Von den neun Katzenkindern überleben sieben. Als sie allein fressen, bringen wir die beiden Mütter zum Kastrieren.

Auf Klios kleinem Hof und in ihrem Vorgarten haben die Katzen ein schönes Leben und als wir versichern, wenn es Zeit für die Kastration der Kleinen ist, behilflich zu sein, erklären sich Klio und ihre Tochter bereit, weiterhin für die Katzen zu sorgen.

Wer kann bei so süßen Kätzchen denn auch widerstehen?

Anfang Dezember 2014 bringen wir die ersten drei, einen Kater und zwei Katzen, zum Tierarzt.

Etwas Wartezeit muss manchmal leider sein.

Aber am anderen Tag ist es schon überstanden und die drei fahren wieder nach Hause.

Zwei Wochen später sind diese beiden Kater an der Reihe.

Hier kommen sie zurück …

und laufen gleich zu ihren Spielgefährten.

Klio hat einen lieben Malamute, der den Kätzchen gern Decke und Hütte überlässt.

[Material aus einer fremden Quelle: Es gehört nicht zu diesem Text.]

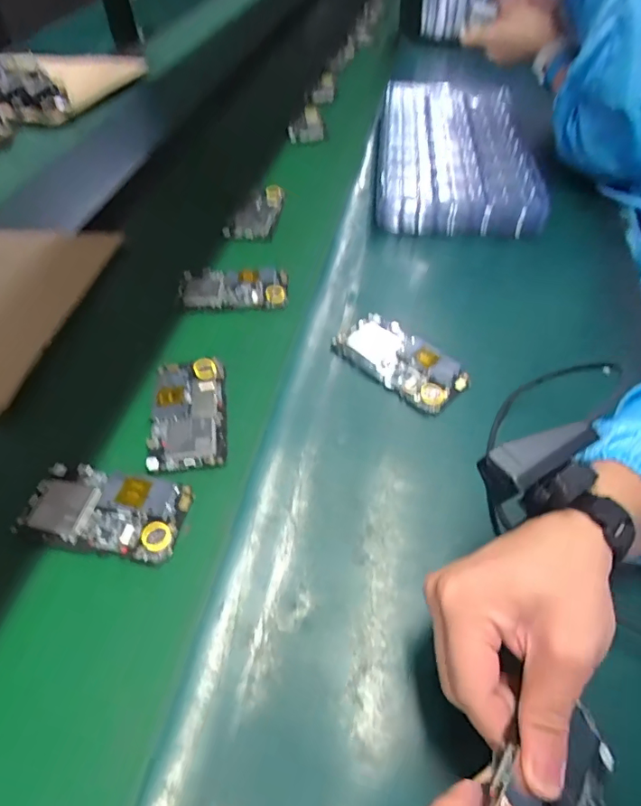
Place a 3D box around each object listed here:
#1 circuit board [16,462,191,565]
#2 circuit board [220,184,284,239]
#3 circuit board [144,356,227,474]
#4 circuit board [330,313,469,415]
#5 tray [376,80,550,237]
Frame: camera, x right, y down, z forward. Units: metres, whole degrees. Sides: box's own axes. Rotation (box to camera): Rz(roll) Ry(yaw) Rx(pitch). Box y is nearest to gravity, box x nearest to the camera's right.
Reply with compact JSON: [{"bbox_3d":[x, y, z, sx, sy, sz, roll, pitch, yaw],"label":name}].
[{"bbox_3d":[-0.169,0.081,0.392,0.126,0.008,0.066,7,52,10],"label":"circuit board"},{"bbox_3d":[-0.088,-0.263,0.688,0.061,0.017,0.122,4,51,7],"label":"circuit board"},{"bbox_3d":[-0.121,0.006,0.458,0.065,0.006,0.123,-8,51,-3],"label":"circuit board"},{"bbox_3d":[0.078,-0.043,0.487,0.069,0.012,0.124,-39,58,-25],"label":"circuit board"},{"bbox_3d":[0.200,-0.388,0.755,0.215,0.055,0.457,5,51,8],"label":"tray"}]

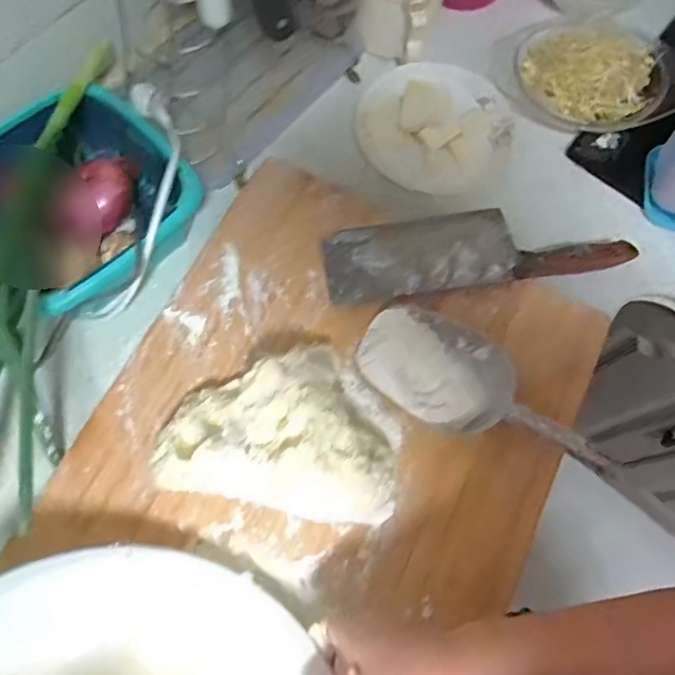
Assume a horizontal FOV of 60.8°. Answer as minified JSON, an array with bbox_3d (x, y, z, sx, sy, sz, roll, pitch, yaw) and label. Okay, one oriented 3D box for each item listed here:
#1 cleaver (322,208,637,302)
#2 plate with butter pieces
[{"bbox_3d":[0.145,-0.094,0.600,0.313,0.023,0.085,-9,70,-5],"label":"cleaver"},{"bbox_3d":[0.115,-0.244,0.666,0.181,0.033,0.161,0,69,-2],"label":"plate with butter pieces"}]

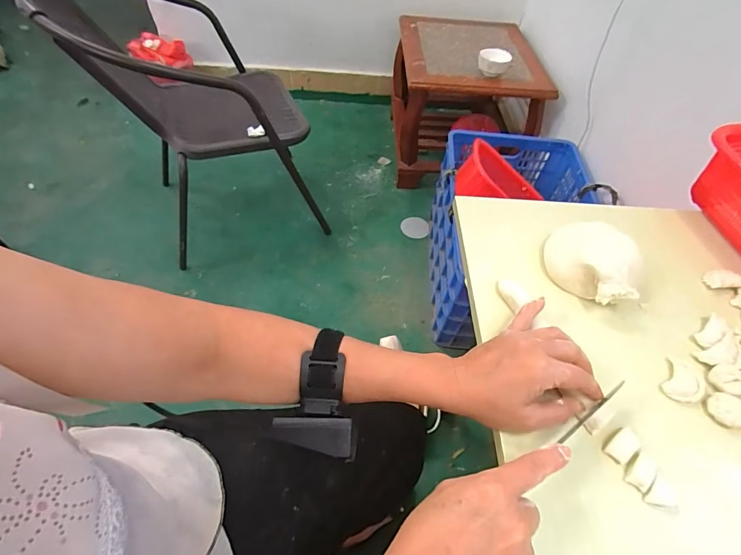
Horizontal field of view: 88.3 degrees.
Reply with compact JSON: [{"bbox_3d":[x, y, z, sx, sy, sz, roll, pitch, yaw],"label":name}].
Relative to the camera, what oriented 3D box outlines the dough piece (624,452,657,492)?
[{"bbox_3d":[0.210,0.150,0.295,0.015,0.010,0.027,37,58,21],"label":"dough piece"}]

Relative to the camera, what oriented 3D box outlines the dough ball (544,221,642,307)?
[{"bbox_3d":[0.236,-0.019,0.402,0.083,0.046,0.101,-30,61,-25],"label":"dough ball"}]

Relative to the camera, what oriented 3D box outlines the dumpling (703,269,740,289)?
[{"bbox_3d":[0.391,0.001,0.420,0.041,0.014,0.022,6,52,-1],"label":"dumpling"}]

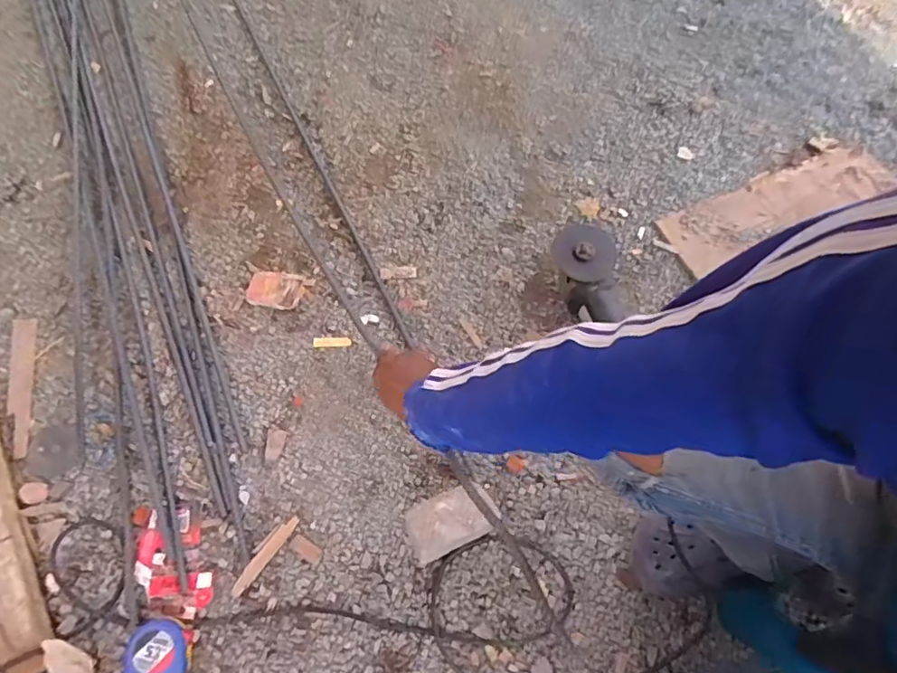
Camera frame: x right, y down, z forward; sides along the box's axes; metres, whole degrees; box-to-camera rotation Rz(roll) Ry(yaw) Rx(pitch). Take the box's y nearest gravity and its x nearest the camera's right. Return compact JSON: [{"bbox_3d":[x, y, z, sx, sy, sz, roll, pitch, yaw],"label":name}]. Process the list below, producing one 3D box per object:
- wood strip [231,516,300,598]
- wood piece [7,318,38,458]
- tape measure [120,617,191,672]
[{"bbox_3d":[-0.236,0.282,0.721,0.018,0.004,0.114,33,67,16],"label":"wood strip"},{"bbox_3d":[-0.634,0.071,0.826,0.034,0.012,0.219,-12,63,-7],"label":"wood piece"},{"bbox_3d":[-0.355,0.381,0.670,0.085,0.036,0.075,8,63,2],"label":"tape measure"}]

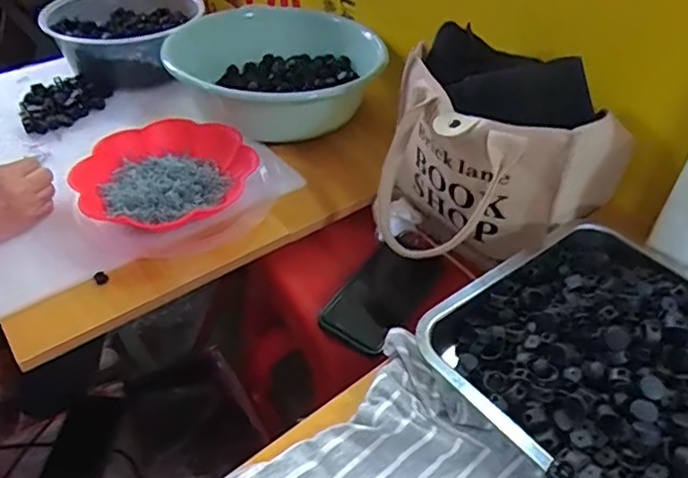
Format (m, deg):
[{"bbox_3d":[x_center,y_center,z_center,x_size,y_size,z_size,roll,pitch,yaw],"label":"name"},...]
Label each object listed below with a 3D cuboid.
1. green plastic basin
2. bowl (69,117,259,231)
[{"bbox_3d":[-0.089,-0.237,0.823,0.247,0.096,0.247,1,43,-1],"label":"green plastic basin"},{"bbox_3d":[-0.211,-0.070,0.702,0.188,0.052,0.192,1,43,-1],"label":"bowl"}]

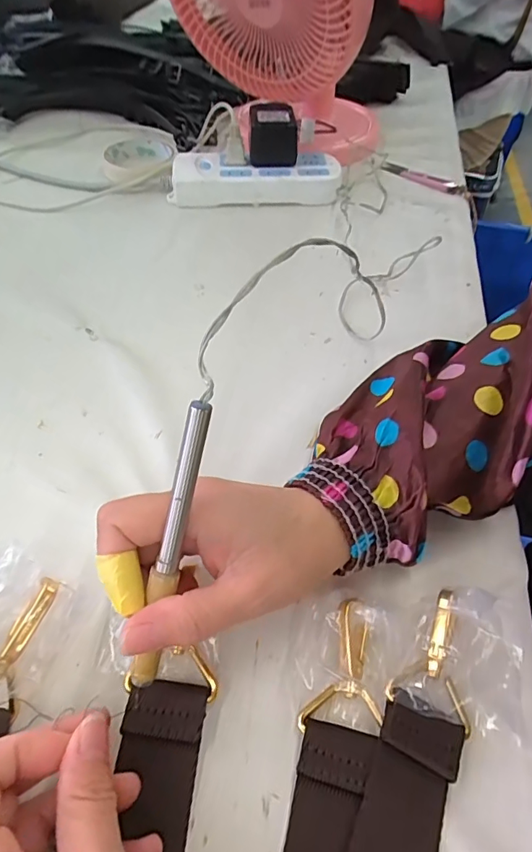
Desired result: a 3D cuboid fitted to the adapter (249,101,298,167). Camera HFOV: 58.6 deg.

Die letzen beiden Kater kommen vor Weihnachten leider nicht mehr zum Tierarzt. Klios Tochter meint auf einmal, die Kastration sei unnatürlich und man sollte den Katern nicht ihre Männlichkeit nehmen; sie will sich die Sache noch einmal bis nach Weihnachten überlegen, vertröstet mich dann aber ein ums andere Mal.
Erst als ich ihr von Mathis, Fondi und Hennys rotem Streuner erzähle, die unter schlimmen Verletzungen nach Katerbissen zu leiden hatten und ohne Hilfe wahrscheinlich nicht überlebt hätten, willigt sie in die Kastration ihrer beiden letzten Kater ein.
Anfang März 2015 endlich wird dieser hübsche Tabby kastriert.

Eine Woche später, als ich von Kaliope komme, gibt mir Klio ihren letzten unkastrierten Kater mit.

Wieder eine Futterstelle, an der alle Katzen kastriert sind und weiterhin gut versorgt werden – nicht nur von Klio und ihrer Tochter – auch Marco, der Malamute, wird gut auf sie aufpassen.

Ein Besuch im Sommer zeigt mir, dass es den Katzen richtig gut geht.